Growth in Germany stalled in the last quarter of 2019 as consumers became more cautious about spending, leaving the economy weak as it started to feel the effects of the Corona virus outbreak in China.
Germany’s economic growth was zero from October to December Federal Statistics Office On Friday, he said, down from 0.2 percent growth in the previous quarter. The chances of Germany returning to rise this quarter are slim due to the outbreak of the Corona virus in China, which has hampered one of Germany’s most important customers and suppliers.
Disruptions in disease outbreaks are becoming more evident in Europe. Fiat Chrysler Motors said on Friday it had stopped production at a factory in Serbia because of a shortage of parts made in China.
The shutdown, apparently the first by a carmaker in Europe, will increase fears that the coronavirus could drain the little growth that the continent has been able to mobilize recently.
“The crisis threatens to deliver a heavy blow to the troubled industrial sector,” Angel Talavera, an economist at Oxford Economic University, said in a note to clients on Friday.
The euro zone grew by only 0.1 percent in the last three months of 2019 compared to the previous quarter, in the European Union Official Statistical Office Friday said, confirming an earlier estimate. This was the slowest rate of expansion in six years. Growth for the whole year was 1.2 percent, down from 1.9 percent in 2018.
Germany did not perform poorly as some economists had expected. The sharp drop in orders for industrial goods led to the prediction of a recession. Total growth for 2019 was 0.6 percent, compared to 1.5 percent in 2018.
Until recently, spending by German consumers helped offset the decline in manufacturing. But consumers became more cautious at the end of the year, and they may have worried about the headlines about the loss of major jobs in German automakers.
Companies like Daimler, which posted quarterly losses this week, have slashed jobs due to falling demand and the cost of developing new technology it needs to stay competitive.
The problems in the auto industry are not limited to Germany. French car maker Renault said on Friday This profit virtually evaporated in 2019. The company admitted that it was a “turbulent year”.
Renault said net profit in 2019 fell to 19 million euros, or about 21 million dollars, from 3.5 billion euros in 2018.
Renault also warned that its goal of maintaining stable sales at 56 billion euros during 2020 could be jeopardized by “potential impacts related to the Corona virus health crisis”.

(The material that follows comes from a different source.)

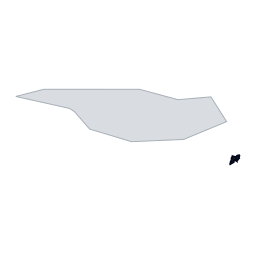 Ngerkebesang, Palau shown in context, rotated 263°
{"feature_id": "81905179B69060738119315", "entity_name": "Ngerkebesang", "entity_type": "district", "adm_level": 2, "iso_a3": "PLW", "parent_name": "Palau", "parent_adm1": "", "projection": "equal_earth", "projection_center": [134.445, 7.355], "detail": "fine", "context": "in_parent", "style": "filled", "palette": "ink", "viewbox_px": 256, "rotation_deg": 263, "n_neighbors": 0, "source": "geoboundaries", "source_scale": "gbopen_adm2", "svg_char_len": 2167}
<svg xmlns="http://www.w3.org/2000/svg" viewBox="0 0 256 256"><g transform="rotate(263 128 128)"><path d="M148.8,214.1L122.3,226.6L109.9,181.8L114.0,129.8L131.6,89.8L150.6,77.0L154.5,72.4L173.0,20.5L176.7,49.1L165.0,144.1L150.0,181.1L148.8,214.1Z" fill="#d9dde1" stroke="#a8b0b8" stroke-width="1"/><path d="M87.3,228.2L87.2,228.2L86.9,228.1L86.8,227.9L86.7,227.8L86.6,227.7L86.3,227.7L86.2,227.7L86.2,227.4L85.8,227.1L85.7,227.1L85.4,227.0L85.2,227.2L84.8,227.1L84.8,226.9L84.7,226.9L84.4,226.9L84.2,226.8L83.9,226.9L83.7,226.9L83.3,226.7L83.2,226.6L83.0,226.4L82.9,226.2L82.7,226.2L82.4,225.9L82.2,225.7L81.8,225.6L81.7,225.5L81.4,225.6L81.2,225.6L80.9,225.5L80.8,225.4L80.7,225.5L80.2,225.4L80.1,225.5L80.3,225.8L80.4,226.1L80.4,226.3L80.4,226.5L80.4,226.8L80.4,227.0L80.6,227.2L80.5,227.4L80.5,227.5L80.6,227.8L80.7,228.0L80.8,228.1L81.0,227.9L81.2,228.0L81.1,228.3L81.2,228.5L81.3,228.7L81.3,228.9L81.4,229.1L81.5,229.1L81.8,229.0L82.0,229.0L82.3,229.0L82.5,229.0L82.6,228.9L82.8,228.9L83.0,228.9L83.0,229.1L83.0,229.4L83.0,229.5L82.8,229.6L82.8,229.8L82.8,230.0L82.8,230.6L82.8,230.8L82.6,230.8L82.6,231.0L82.8,231.0L82.7,231.2L82.6,231.4L82.5,231.5L82.4,231.7L82.3,231.8L82.2,231.7L81.9,231.6L81.8,231.8L81.7,231.9L81.6,232.0L81.8,232.0L82.0,232.1L82.3,232.0L82.5,232.0L82.4,231.9L82.7,231.5L82.9,231.5L83.1,231.5L83.3,231.5L83.4,231.3L83.4,231.1L83.5,231.0L83.5,231.3L83.6,231.1L83.8,231.0L83.7,231.1L83.7,231.3L83.7,231.5L83.6,232.1L83.6,232.5L83.6,232.9L83.6,233.0L83.4,233.1L83.4,233.3L83.5,233.5L83.8,233.5L83.9,233.8L84.1,234.0L84.2,234.3L84.2,234.5L84.3,234.5L84.5,234.8L84.8,234.7L85.1,234.6L85.3,234.7L85.5,234.7L85.7,234.8L86.0,235.0L86.2,235.5L86.2,235.4L86.3,235.2L86.5,235.2L86.9,235.4L87.0,235.4L87.3,235.2L87.6,235.1L87.6,234.9L87.6,234.7L87.6,234.4L87.5,234.1L87.5,233.9L87.4,233.9L87.3,233.6L87.2,233.4L87.3,233.3L87.3,233.2L87.2,233.1L87.6,232.4L87.5,232.5L86.7,232.2L86.1,231.9L86.7,229.9L86.8,229.8L87.1,229.2L87.4,228.5L87.5,228.3L87.4,228.3L87.3,228.2L87.3,228.2ZM79.4,224.9L79.4,225.0L79.5,225.2L79.6,224.9L79.4,224.9L79.4,224.9ZM83.0,233.2L83.1,233.3L83.2,233.2L83.0,233.2Z" fill="#0f172a" stroke="#020617" stroke-width="1.5"/></g></svg>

Renault closed a plant in Busan, South Korea, on Tuesday due to supply chain problems. Renault plans to reopen the factory, a joint venture with Samsung, next week. A Renault spokeswoman said the plant in Wuhan, China, the epicenter of the outbreak, would remain closed at least until next Friday on the orders of the government.
In China, two German car makers, BMW and Volkswagen, are preparing to reopen factories that have closed since the start of the Lunar New Year holiday. Automobile manufacturers are keen to resume production in China to avoid any lost sales in the world’s largest auto market.
Volkswagen, which gets nearly half of its sales from China, said all of its plants would be operational by Monday. The company acknowledged that “it faces challenges due to the delay in restarting supply chains across the country in addition to limited travel options for production staff.”
Fiat said supply problems prompted it to press ahead with planned shutdowns at the factory in Kragujevac, Serbia, which produces the Fiat 500 subsidiary. The company said it did not expect the impact to be too difficult.
“We are in the process of securing future supplies for those affected parts, and production will be restarted later this month,” Fiat said in a statement. “We do not expect this change in scheduling to affect the expected total production for this month.”